Transcribe the source text of each entry below, keeping every character, symbol, and line break unchanged.

---------- INFORMATION PROVIDED ----------

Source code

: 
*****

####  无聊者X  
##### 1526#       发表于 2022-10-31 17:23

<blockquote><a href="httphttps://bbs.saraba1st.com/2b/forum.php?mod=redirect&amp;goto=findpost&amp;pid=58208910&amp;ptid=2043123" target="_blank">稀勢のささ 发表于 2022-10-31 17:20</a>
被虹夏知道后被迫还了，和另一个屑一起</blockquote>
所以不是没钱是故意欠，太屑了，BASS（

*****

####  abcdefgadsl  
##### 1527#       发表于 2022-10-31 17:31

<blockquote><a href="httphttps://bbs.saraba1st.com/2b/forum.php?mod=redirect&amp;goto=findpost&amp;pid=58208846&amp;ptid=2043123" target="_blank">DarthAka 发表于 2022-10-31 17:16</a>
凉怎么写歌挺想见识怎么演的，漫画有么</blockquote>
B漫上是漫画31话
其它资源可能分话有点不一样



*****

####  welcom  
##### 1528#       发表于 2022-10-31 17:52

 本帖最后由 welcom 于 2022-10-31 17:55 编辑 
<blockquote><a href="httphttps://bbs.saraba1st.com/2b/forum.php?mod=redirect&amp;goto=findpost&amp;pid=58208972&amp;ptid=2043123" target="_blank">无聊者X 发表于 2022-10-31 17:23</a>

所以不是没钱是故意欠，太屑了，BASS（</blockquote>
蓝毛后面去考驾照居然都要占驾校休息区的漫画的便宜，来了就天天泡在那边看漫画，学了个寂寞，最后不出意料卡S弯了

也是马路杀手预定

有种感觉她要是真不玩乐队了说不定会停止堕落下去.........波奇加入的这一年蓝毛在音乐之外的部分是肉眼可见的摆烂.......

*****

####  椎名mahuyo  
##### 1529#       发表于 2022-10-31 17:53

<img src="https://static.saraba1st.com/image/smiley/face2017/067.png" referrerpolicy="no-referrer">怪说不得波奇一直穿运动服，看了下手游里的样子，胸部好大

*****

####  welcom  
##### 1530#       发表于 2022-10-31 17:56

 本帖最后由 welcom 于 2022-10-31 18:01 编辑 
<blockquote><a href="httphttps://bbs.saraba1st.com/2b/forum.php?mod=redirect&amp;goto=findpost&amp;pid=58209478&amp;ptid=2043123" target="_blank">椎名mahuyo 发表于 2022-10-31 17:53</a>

----------

:: WRITTEN RESPONSE ::
Source code

: 
*****

####  无聊者X  
##### 1526#       发表于 2022-10-31 17:23

<blockquote><a href="httphttps://bbs.saraba1st.com/2b/forum.php?mod=redirect&amp;goto=findpost&amp;pid=58208910&amp;ptid=2043123" target="_blank">稀勢のささ 发表于 2022-10-31 17:20</a>
被虹夏知道后被迫还了，和另一个屑一起</blockquote>
所以不是没钱是故意欠，太屑了，BASS（

*****

####  abcdefgadsl  
##### 1527#       发表于 2022-10-31 17:31

<blockquote><a href="httphttps://bbs.saraba1st.com/2b/forum.php?mod=redirect&amp;goto=findpost&amp;pid=58208846&amp;ptid=2043123" target="_blank">DarthAka 发表于 2022-10-31 17:16</a>
凉怎么写歌挺想见识怎么演的，漫画有么</blockquote>
B漫上是漫画31话
其它资源可能分话有点不一样



*****

####  welcom  
##### 1528#       发表于 2022-10-31 17:52

 本帖最后由 welcom 于 2022-10-31 17:55 编辑 
<blockquote><a href="httphttps://bbs.saraba1st.com/2b/forum.php?mod=redirect&amp;goto=findpost&amp;pid=58208972&amp;ptid=2043123" target="_blank">无聊者X 发表于 2022-10-31 17:23</a>

所以不是没钱是故意欠，太屑了，BASS（</blockquote>
蓝毛后面去考驾照居然都要占驾校休息区的漫画的便宜，来了就天天泡在那边看漫画，学了个寂寞，最后不出意料卡S弯了

也是马路杀手预定

有种感觉她要是真不玩乐队了说不定会停止堕落下去.........波奇加入的这一年蓝毛在音乐之外的部分是肉眼可见的摆烂.......

*****

####  椎名mahuyo  
##### 1529#       发表于 2022-10-31 17:53

<img src="https://static.saraba1st.com/image/smiley/face2017/067.png" referrerpolicy="no-referrer">怪说不得波奇一直穿运动服，看了下手游里的样子，胸部好大

*****

####  welcom  
##### 1530#       发表于 2022-10-31 17:56

 本帖最后由 welcom 于 2022-10-31 18:01 编辑 
<blockquote><a href="httphttps://bbs.saraba1st.com/2b/forum.php?mod=redirect&amp;goto=findpost&amp;pid=58209478&amp;ptid=2043123" target="_blank">椎名mahuyo 发表于 2022-10-31 17:53</a>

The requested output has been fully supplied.